August 14, 2018
Intrum Justitia automates fraud detection, reducing manual review rates and customer friction
Intrum Justitia has more than 75,000 clients worldwide with local and cross-border credit management support. It offers credit information, sales ledger services and debt management, seeking to maximize cash flow and profitability for its customers. However, Intrum Justitia needed a more effective, automated fraud detection solution to protect its customers from high-risk or fraudulent credit decisions.
With ThreatMetrix, Intrum Justitia was able to streamline its fraud detection process, offering more accurate risk assessments, reducing overall operational costs and fraud losses.
As organized fraud attacks continue to grow worldwide, Intrum Justitia’s customers were exposed to greater risk from fraud syndicates and individuals seeking to capitalize on fraudulent credit. Although the company’s manual system could detect fraud patterns, it wasn’t able to keep pace with the volume of attacks.
Intrum Justitia offers its customers the opportunity to sell online via invoice, providing credit decisioning with debt purchase and payment guarantee. It was therefore imperative that it implemented a more robust solution to prevent fraudsters slipping through the net. The key types of fraud it was experiencing were:
- Fraudsters using stolen identities
- Fraudsters using synthetic identities
- Fraud rings placing multiple orders
Leveraging Digital Identity Intelligence to Detect Fraudulent Transactions in Real Time
The ThreatMetrix solution is underpinned by the Digital Identity Network, which harnesses global shared intelligence from millions of daily consumer interactions including logins, payments and new account applications. Using this information, ThreatMetrix creates a unique digital identity for each user by analyzing the myriad connections between devices, locations and anonymized personal information.
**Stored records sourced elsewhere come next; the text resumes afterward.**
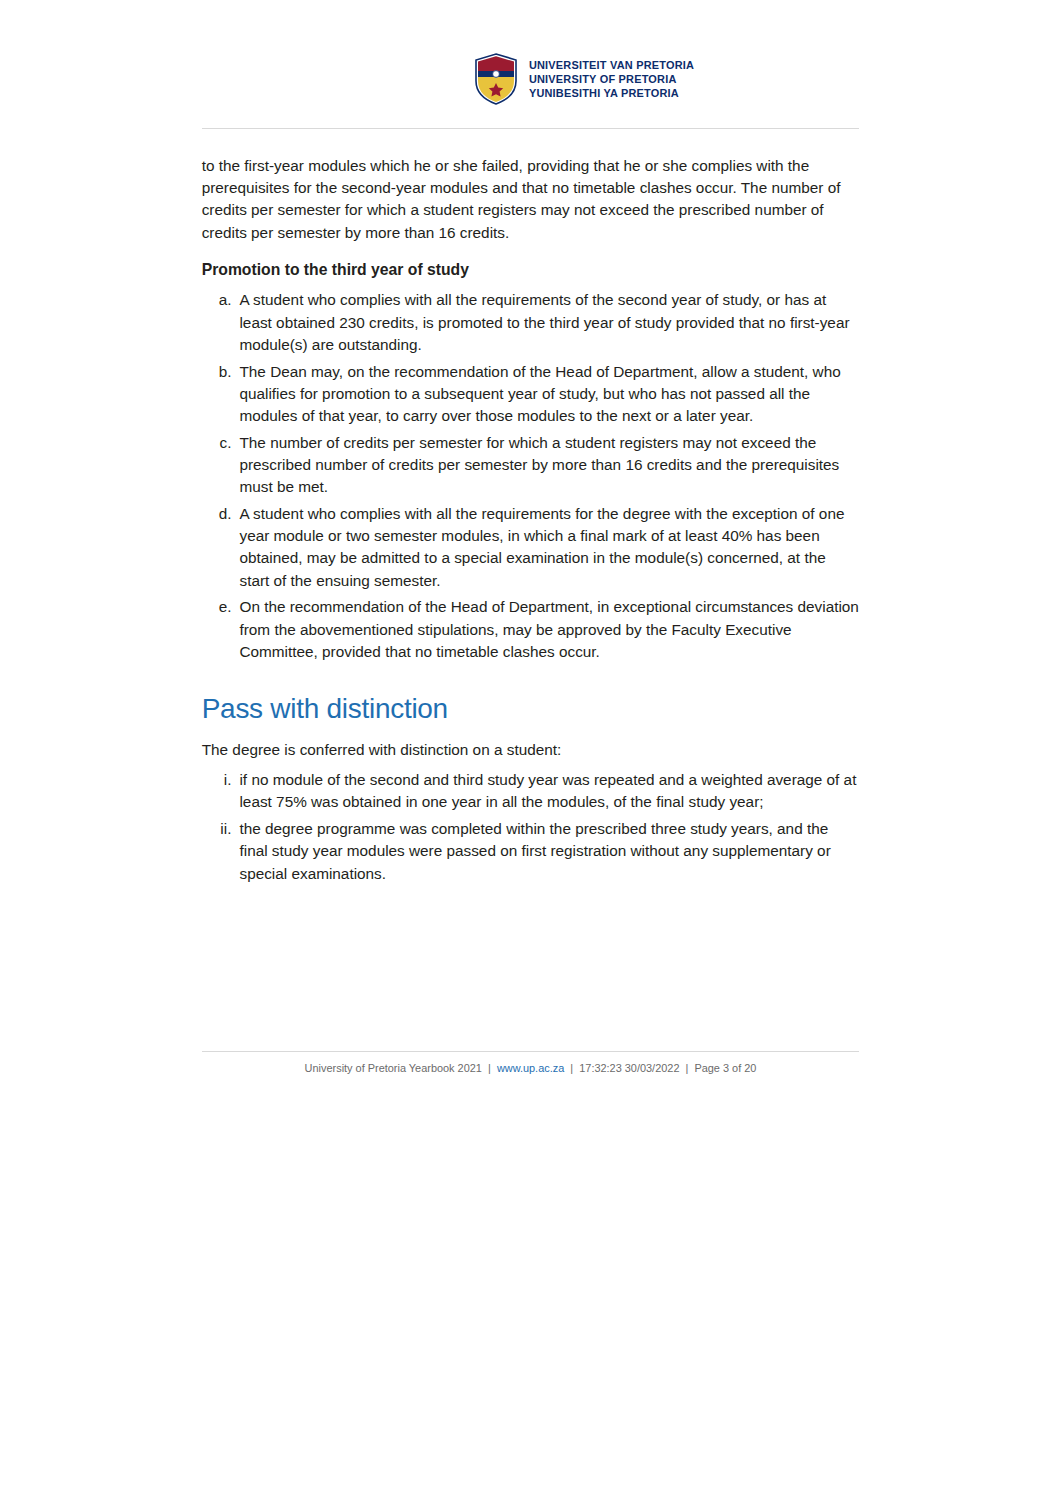Universiteit van Pretoria
University of Pretoria
Yunibesithi ya Pretoria
to the first-year modules which he or she failed, providing that he or she complies with the prerequisites for the second-year modules and that no timetable clashes occur. The number of credits per semester for which a student registers may not exceed the prescribed number of credits per semester by more than 16 credits.
Promotion to the third year of study
A student who complies with all the requirements of the second year of study, or has at least obtained 230 credits, is promoted to the third year of study provided that no first-year module(s) are outstanding.
The Dean may, on the recommendation of the Head of Department, allow a student, who qualifies for promotion to a subsequent year of study, but who has not passed all the modules of that year, to carry over those modules to the next or a later year.
The number of credits per semester for which a student registers may not exceed the prescribed number of credits per semester by more than 16 credits and the prerequisites must be met.
A student who complies with all the requirements for the degree with the exception of one year module or two semester modules, in which a final mark of at least 40% has been obtained, may be admitted to a special examination in the module(s) concerned, at the start of the ensuing semester.
On the recommendation of the Head of Department, in exceptional circumstances deviation from the abovementioned stipulations, may be approved by the Faculty Executive Committee, provided that no timetable clashes occur.
Pass with distinction
The degree is conferred with distinction on a student:
if no module of the second and third study year was repeated and a weighted average of at least 75% was obtained in one year in all the modules, of the final study year;
the degree programme was completed within the prescribed three study years, and the final study year modules were passed on first registration without any supplementary or special examinations.
University of Pretoria Yearbook 2021 | www.up.ac.za | 17:32:23 30/03/2022 | Page 3 of 20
Digital Identities are created by combining the following key intelligence:
- Device profiling – Device identification, device health and application integrity, as well as detection of location cloaking or spoofing, (proxies, VPNs and the TOR browser).
- Threat intelligence – Harnessing point-in-time detection of malware, Remote Access Trojans (RATs), automated bot attacks, session hijacking and phished accounts, then combining with global threat information such as known fraudsters and botnet participation.
- Identity data – Incorporating anonymized, non-regulated personal information such as user name, email address and more.
- Behavior analytics – Defining a pattern of trusted user behavior by combining identity and transactional metadata with device identifiers, connection and location characteristics. Every event can be analyzed in the context of this behavior pattern and historic context globally.
Securing Measurable Results
Intrum Justitia could authenticate every credit decision against this trusted and unique online digital identity, checking whether credentials of the applicant correlated with anonymized information held by the Network and providing its customers with accurate and constantly updated risk scores. This had the following key benefits:
- Debt collection portfolios performed better due to fewer instances of fraud
- Automated detection meant that it no longer had to stop orders manually after a false approval
- Operational costs fell due to a more streamlined approach
- Instances of identity theft fell significantly
- Intrum Justitia took advantage of the flexibility of the ThreatMetrix policy engine to customize risk scores to suit customer requirements.
- Following successful deployment, Intrum Justitia wants to extend the ThreatMetrix solution to all high-risk payment guarantee customers.